A 50% increase in telecom tariffs has lifted MTN and Airtel’s earnings in Nigeria, sending their combined average revenue per user (ARPU) up 31.6% in the second quarter of 2025. The rise is helping unlock long-delayed network investments. However, it is also squeezing customers already facing inflation and a weakened naira.
Airtel’s ARPU climbed 23.5% year-on-year to $2.1, while revenue grew nearly 30% to $332 million. MTN performed even better, with ARPU jumping 37.9% to $3.02 and revenue surging almost 68% to ₦1.32 trillion ($860 million).
For years, revenues were flat despite rising subscriptions. Dollar returns shrank as the naira slid from ₦471/$ in June 2023 to ₦1,535/$ by August 2025. Both firms slashed capital spending, leaving customers with dropped calls and poor internet.
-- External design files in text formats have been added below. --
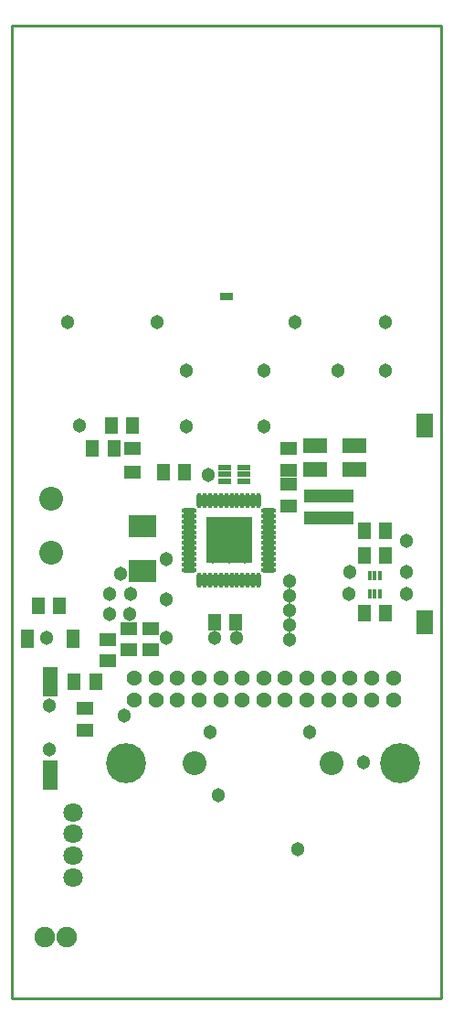
<source format=gts>
%FSLAX25Y25*%
%MOIN*%
G70*
G01*
G75*
G04 Layer_Color=8388736*
%ADD10R,0.05118X0.03937*%
%ADD11R,0.03937X0.05118*%
%ADD12R,0.00984X0.03347*%
%ADD13R,0.04724X0.10039*%
%ADD14R,0.04331X0.05906*%
%ADD15O,0.04724X0.00984*%
%ADD16O,0.00984X0.04724*%
%ADD17R,0.07874X0.04724*%
%ADD18R,0.05118X0.04331*%
%ADD19R,0.05118X0.07874*%
%ADD20R,0.09055X0.07087*%
%ADD21R,0.03937X0.01378*%
%ADD22R,0.03937X0.01969*%
%ADD23C,0.00984*%
%ADD24C,0.01969*%
%ADD25C,0.05787*%
%ADD26C,0.01043*%
%ADD27R,0.07874X0.27559*%
%ADD28R,0.72870X0.07874*%
%ADD29R,0.07874X0.35433*%
%ADD30R,1.49606X0.07874*%
%ADD31R,1.25984X0.07874*%
%ADD32R,0.07874X0.27559*%
%ADD33C,0.04843*%
%ADD34C,0.07874*%
%ADD35C,0.13780*%
%ADD36C,0.06693*%
%ADD37R,0.16142X0.16142*%
%ADD38C,0.06299*%
%ADD39C,0.04331*%
%ADD40R,0.02362X0.03937*%
%ADD41R,0.03937X0.02362*%
%ADD42R,0.05906X0.02362*%
%ADD43R,0.05118X0.03150*%
%ADD44R,0.03150X0.05118*%
%ADD45R,0.06693X0.10236*%
%ADD46C,0.06693*%
%ADD47R,0.05918X0.04737*%
%ADD48R,0.04737X0.05918*%
%ADD49R,0.01378X0.03740*%
%ADD50R,0.05524X0.10839*%
%ADD51R,0.05131X0.06706*%
%ADD52O,0.05512X0.01772*%
%ADD53O,0.01772X0.05512*%
%ADD54R,0.08674X0.05524*%
%ADD55R,0.05918X0.05131*%
%ADD56R,0.05918X0.08674*%
%ADD57R,0.09855X0.07887*%
%ADD58R,0.04737X0.02178*%
%ADD59R,0.04737X0.02769*%
%ADD60C,0.05643*%
%ADD61C,0.08674*%
%ADD62C,0.14579*%
%ADD63C,0.07493*%
%ADD64R,0.16942X0.16942*%
%ADD65C,0.07099*%
%ADD66C,0.05131*%
D23*
X-78128Y-255572D02*
Y98791D01*
X78369D01*
Y-255572D02*
Y98791D01*
X-78128Y-255572D02*
X78072D01*
D47*
X37500Y-72763D02*
D03*
Y-80637D02*
D03*
X31500Y-72763D02*
D03*
Y-80637D02*
D03*
X43500D02*
D03*
Y-72763D02*
D03*
X-27400Y-128779D02*
D03*
Y-120905D02*
D03*
X22700Y-76137D02*
D03*
Y-68263D02*
D03*
Y-55263D02*
D03*
Y-63137D02*
D03*
X-35600Y-120905D02*
D03*
Y-128779D02*
D03*
X-51400Y-150005D02*
D03*
Y-157879D02*
D03*
X-43200Y-132679D02*
D03*
Y-124805D02*
D03*
D48*
X50363Y-85442D02*
D03*
X58237D02*
D03*
X58238Y-115442D02*
D03*
X50364D02*
D03*
X58238Y-94342D02*
D03*
X50364D02*
D03*
X-55437Y-140342D02*
D03*
X-47563D02*
D03*
X-4337Y-118642D02*
D03*
X3537D02*
D03*
X-23037Y-63900D02*
D03*
X-15163D02*
D03*
X-40863Y-55242D02*
D03*
X-48737D02*
D03*
X-68637Y-112642D02*
D03*
X-60763D02*
D03*
X-42037Y-46842D02*
D03*
X-34163D02*
D03*
D49*
X52281Y-108342D02*
D03*
X54250D02*
D03*
X56218D02*
D03*
Y-101452D02*
D03*
X54250D02*
D03*
X52281D02*
D03*
D50*
X-64300Y-140314D02*
D03*
Y-174369D02*
D03*
D51*
X-55785Y-124742D02*
D03*
X-72615D02*
D03*
D52*
X-13595Y-99568D02*
D03*
Y-97600D02*
D03*
Y-95631D02*
D03*
Y-93663D02*
D03*
Y-91694D02*
D03*
Y-89726D02*
D03*
Y-87757D02*
D03*
Y-85789D02*
D03*
Y-83820D02*
D03*
Y-81852D02*
D03*
Y-79883D02*
D03*
Y-77915D02*
D03*
X15539D02*
D03*
Y-79883D02*
D03*
Y-81852D02*
D03*
Y-83820D02*
D03*
Y-85789D02*
D03*
Y-87757D02*
D03*
Y-89726D02*
D03*
Y-91694D02*
D03*
Y-93663D02*
D03*
Y-95631D02*
D03*
Y-97600D02*
D03*
Y-99568D02*
D03*
D53*
X-9854Y-74175D02*
D03*
X-7886D02*
D03*
X-5917D02*
D03*
X-3949D02*
D03*
X-1980D02*
D03*
X-12D02*
D03*
X1957D02*
D03*
X3925D02*
D03*
X5894D02*
D03*
X7862D02*
D03*
X9831D02*
D03*
X11799D02*
D03*
Y-103309D02*
D03*
X9831D02*
D03*
X7862D02*
D03*
X5894D02*
D03*
X3925D02*
D03*
X1957D02*
D03*
X-12D02*
D03*
X-1980D02*
D03*
X-3949D02*
D03*
X-5917D02*
D03*
X-7886D02*
D03*
X-9854D02*
D03*
D54*
X46883Y-63031D02*
D03*
X32316Y-54369D02*
D03*
Y-63031D02*
D03*
X46883Y-54369D02*
D03*
D55*
X-34100Y-63972D02*
D03*
Y-55311D02*
D03*
D56*
X72400Y-46983D02*
D03*
Y-118636D02*
D03*
D57*
X-30500Y-100010D02*
D03*
Y-83474D02*
D03*
D58*
X6443Y-62217D02*
D03*
Y-64776D02*
D03*
Y-67335D02*
D03*
X-643D02*
D03*
Y-64776D02*
D03*
Y-62217D02*
D03*
D59*
X87Y-42D02*
D03*
D60*
X-33545Y-146784D02*
D03*
Y-138910D02*
D03*
X-25671Y-146784D02*
D03*
Y-138910D02*
D03*
X-17797Y-146784D02*
D03*
Y-138910D02*
D03*
X-9923Y-146784D02*
D03*
Y-138910D02*
D03*
X-2049Y-146784D02*
D03*
Y-138910D02*
D03*
X5825Y-146784D02*
D03*
Y-138910D02*
D03*
X13699Y-146784D02*
D03*
Y-138910D02*
D03*
X21573Y-146784D02*
D03*
Y-138910D02*
D03*
X29447Y-146784D02*
D03*
Y-138910D02*
D03*
X37321Y-146784D02*
D03*
Y-138910D02*
D03*
X45195Y-146784D02*
D03*
Y-138910D02*
D03*
X53069Y-146784D02*
D03*
Y-138910D02*
D03*
X60943Y-146784D02*
D03*
Y-138910D02*
D03*
D61*
X38400Y-169842D02*
D03*
X-11600D02*
D03*
X-64000Y-93184D02*
D03*
Y-73499D02*
D03*
D62*
X63400Y-169842D02*
D03*
X-36600D02*
D03*
D63*
X-66137Y-233142D02*
D03*
X-58263D02*
D03*
D64*
X972Y-88742D02*
D03*
D65*
X-56000Y-211464D02*
D03*
Y-203590D02*
D03*
Y-195716D02*
D03*
Y-187842D02*
D03*
D66*
X-5900Y-158700D02*
D03*
X-37100Y-152600D02*
D03*
X26000Y-201400D02*
D03*
X57972Y-9142D02*
D03*
X25272Y-9140D02*
D03*
X-25327Y-9142D02*
D03*
X-58028Y-9140D02*
D03*
X-65500Y-124442D02*
D03*
X50000Y-169642D02*
D03*
X65700Y-108300D02*
D03*
X45000Y-100200D02*
D03*
X65902Y-89100D02*
D03*
X3800Y-124442D02*
D03*
X-4300D02*
D03*
X23098Y-125100D02*
D03*
Y-119742D02*
D03*
X-42400Y-115742D02*
D03*
X-38500Y-101100D02*
D03*
X-35100Y-115742D02*
D03*
X-64400Y-149042D02*
D03*
Y-165042D02*
D03*
X6878Y-82836D02*
D03*
Y-88742D02*
D03*
Y-94647D02*
D03*
X972D02*
D03*
X-4933Y-88742D02*
D03*
Y-82836D02*
D03*
Y-94647D02*
D03*
X972Y-82836D02*
D03*
X-53600Y-46842D02*
D03*
X-42400Y-108442D02*
D03*
X-22000Y-124442D02*
D03*
X-21999Y-95642D02*
D03*
X-35000Y-108442D02*
D03*
X-21999Y-110142D02*
D03*
X44900Y-108441D02*
D03*
X-3000Y-181700D02*
D03*
X30300Y-158598D02*
D03*
X23098Y-109000D02*
D03*
X23100Y-103600D02*
D03*
X23098Y-114400D02*
D03*
X65900Y-100201D02*
D03*
X-6400Y-64800D02*
D03*
X-14600Y-47299D02*
D03*
X-14598Y-27100D02*
D03*
X13900Y-47300D02*
D03*
X13902Y-27098D02*
D03*
X40900D02*
D03*
X57972D02*
D03*
M02*

</source>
Now, higher tariffs are redefining the picture. Airtel’s ARPU in Nigeria is second only to its francophone Africa operations. MTN Nigeria still lags behind Ghana, where ARPU stands at $5.60, but the Nigerian unit boosted the Group’s revenue growth by over 23% in the first half of 2025.
“The approval of price adjustments in Nigeria… boosted MTN Nigeria and the Group’s service revenue expansion,” said Ralph Mupita, MTN Group CEO.
The tariff increase is spurring new investment. Airtel’s capex rose slightly to $39 million in Q2 2025, while MTN’s shot up to ₦363.25 billion ($236.7 million), a more than 26-fold jump. The Nigerian Communications Commission (NCC) says the approval restored cost-reflective pricing, unlocking over $1 billion in telecom investment this year.
But the gains come at a cost. Data prices rose to ₦431.25 per gigabyte, up from ₦287.50. “The hike has imposed untold hardship on many Nigerians,” said Adeolu Ogunbanjo, president of the National Association of Telecoms Subscribers.
NCC chief Aminu Maida said service quality will improve, but gradually, as upgrades take time and roll out in phases. For now, operators are better positioned financially, but subscribers are still waiting for the improvements they are paying more for.